§ **Text zum Lesen**

Hörerpostsendung 25.5.2014
Heute mit der Auflösung unseres Geschichte-Quiz und Gedanken zur Europawahl.
Sorin Georgescu, 25.05.2014, 15:45
Heute ist es soweit: Die Gewinner unseres Geschichte-Quiz stehen fest. Zu gewinnen gab es dabei 10 Exemplare eines deutschsprachigen Abrisses der rumänischen Geschichte. Das Buch heißt Die Rumänen und Rumänien“ und wurde vom Historiker Ioan Aurel Pop verfasst, der zugleich Rektor der Klausenburger Universität ist. Um in den Besitz eines Exemplars zu gelangen, galt es, ein paar Fragen zur Geschichte der Rumänen richtig zu beantworten.
Wir erhielten insgesamt 11 Zuschriften mit der Auflösung des Quiz, drei gingen über die reguläre Post ein, acht via E-Mail. Doch bevor ich die Gewinner bekannt gebe, hier noch einmal die Fragen und die richtige Auflösung:
1. In welchem Jahrhundert wurden die ersten rumänischen Staatengebilde, die Fürstentümer Moldau und Walachei gegründet?

§ **Bereitgestellte Angaben**

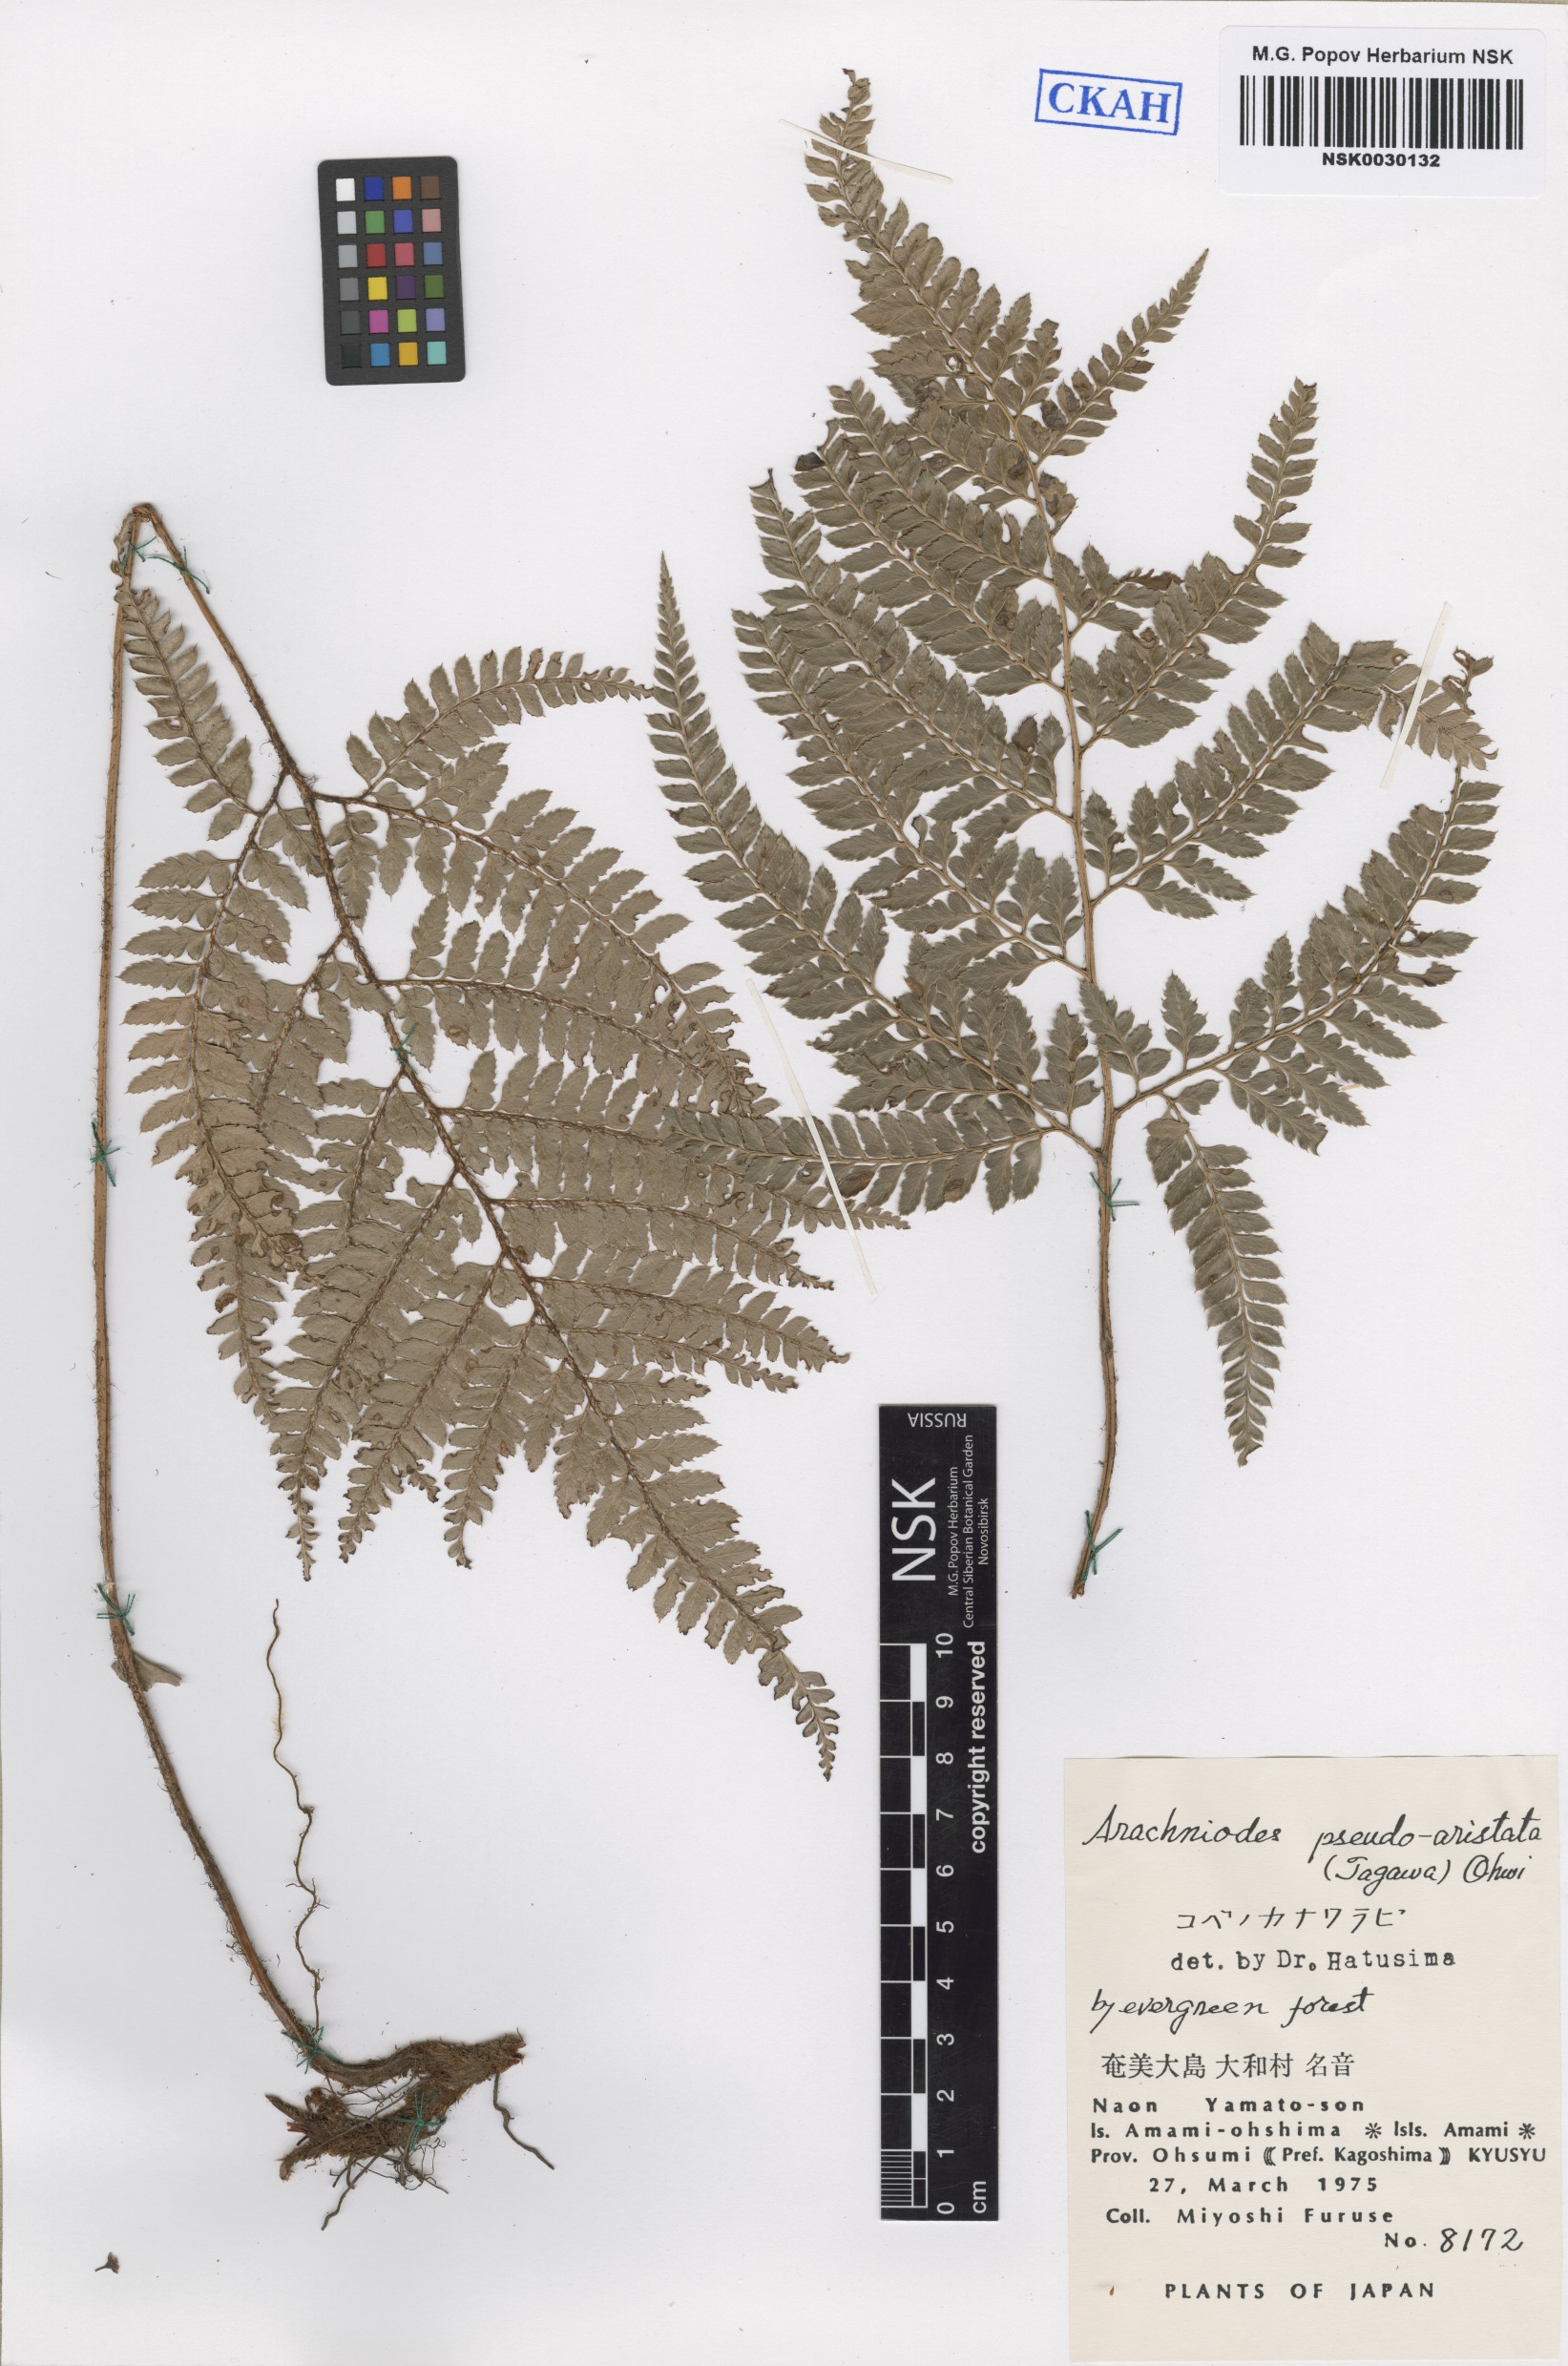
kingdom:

---

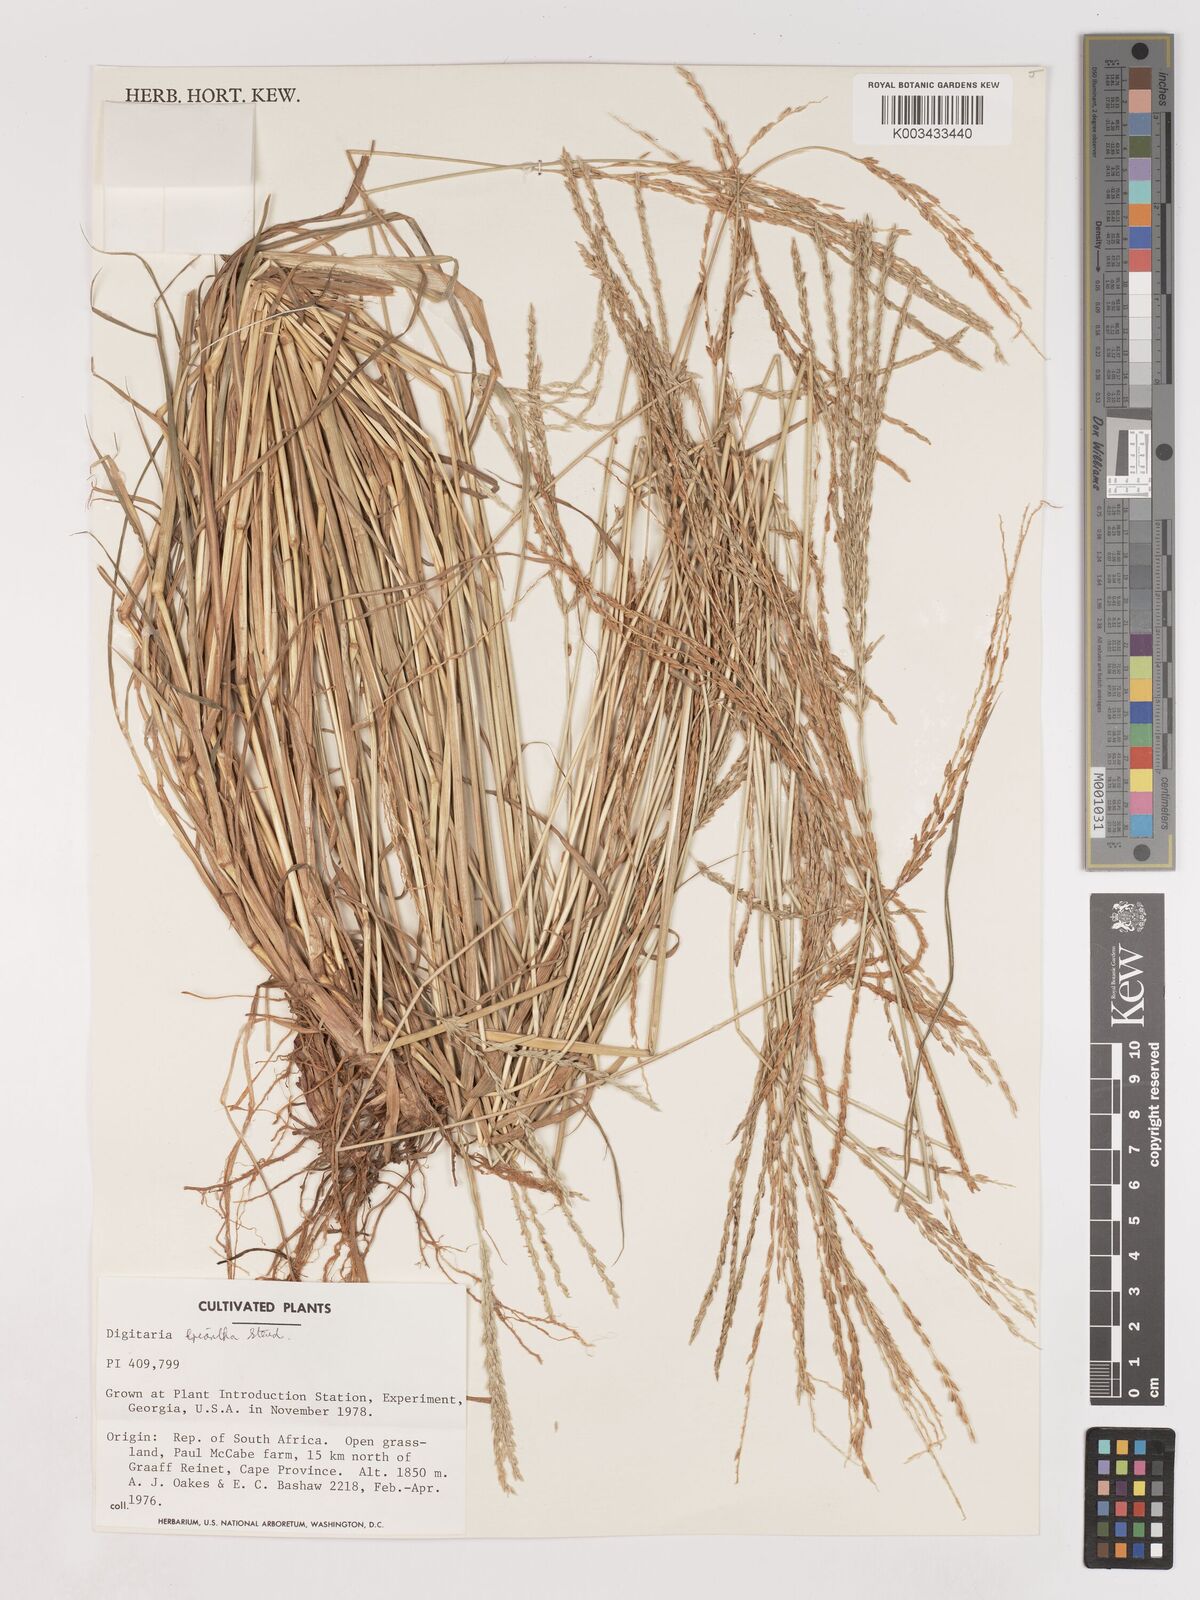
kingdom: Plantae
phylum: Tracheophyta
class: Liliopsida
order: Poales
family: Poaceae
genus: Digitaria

§ **Aufgaben zum Text**
A. Kopiere aus dem Text über das Geschichte-Quiz die Passage, die bei den Worten „Hörerpostsendung 25.5.2014“ einsetzt, und endet nach „richtig zu beantworten.“.
B. Wer hat laut dem Text über das Geschichte-Quiz das Buch „Die Rumänen und Rumänien“ verfasst?
C. Welche Anzahlen nennt der Text über das Geschichte-Quiz zu den Buchexemplaren und den eingegangenen Zuschriften? Zähle alle auf.
Verwende ausschließlich den Text als Grundlage.

§ **Die Lösungen**
A.
Hörerpostsendung 25.5.2014
Heute mit der Auflösung unseres Geschichte-Quiz und Gedanken zur Europawahl.
Sorin Georgescu, 25.05.2014, 15:45
Heute ist es soweit: Die Gewinner unseres Geschichte-Quiz stehen fest. Zu gewinnen gab es dabei 10 Exemplare eines deutschsprachigen Abrisses der rumänischen Geschichte. Das Buch heißt Die Rumänen und Rumänien“ und wurde vom Historiker Ioan Aurel Pop verfasst, der zugleich Rektor der Klausenburger Universität ist. Um in den Besitz eines Exemplars zu gelangen, galt es, ein paar Fragen zur Geschichte der Rumänen richtig zu beantworten.

B. Der Historiker Ioan Aurel Pop, der zugleich Rektor der Klausenburger Universität ist.

C.
- 10 Exemplare des Buches als Gewinn
- 11 Zuschriften insgesamt
- 3 Zuschriften über die reguläre Post
- 8 Zuschriften via E-Mail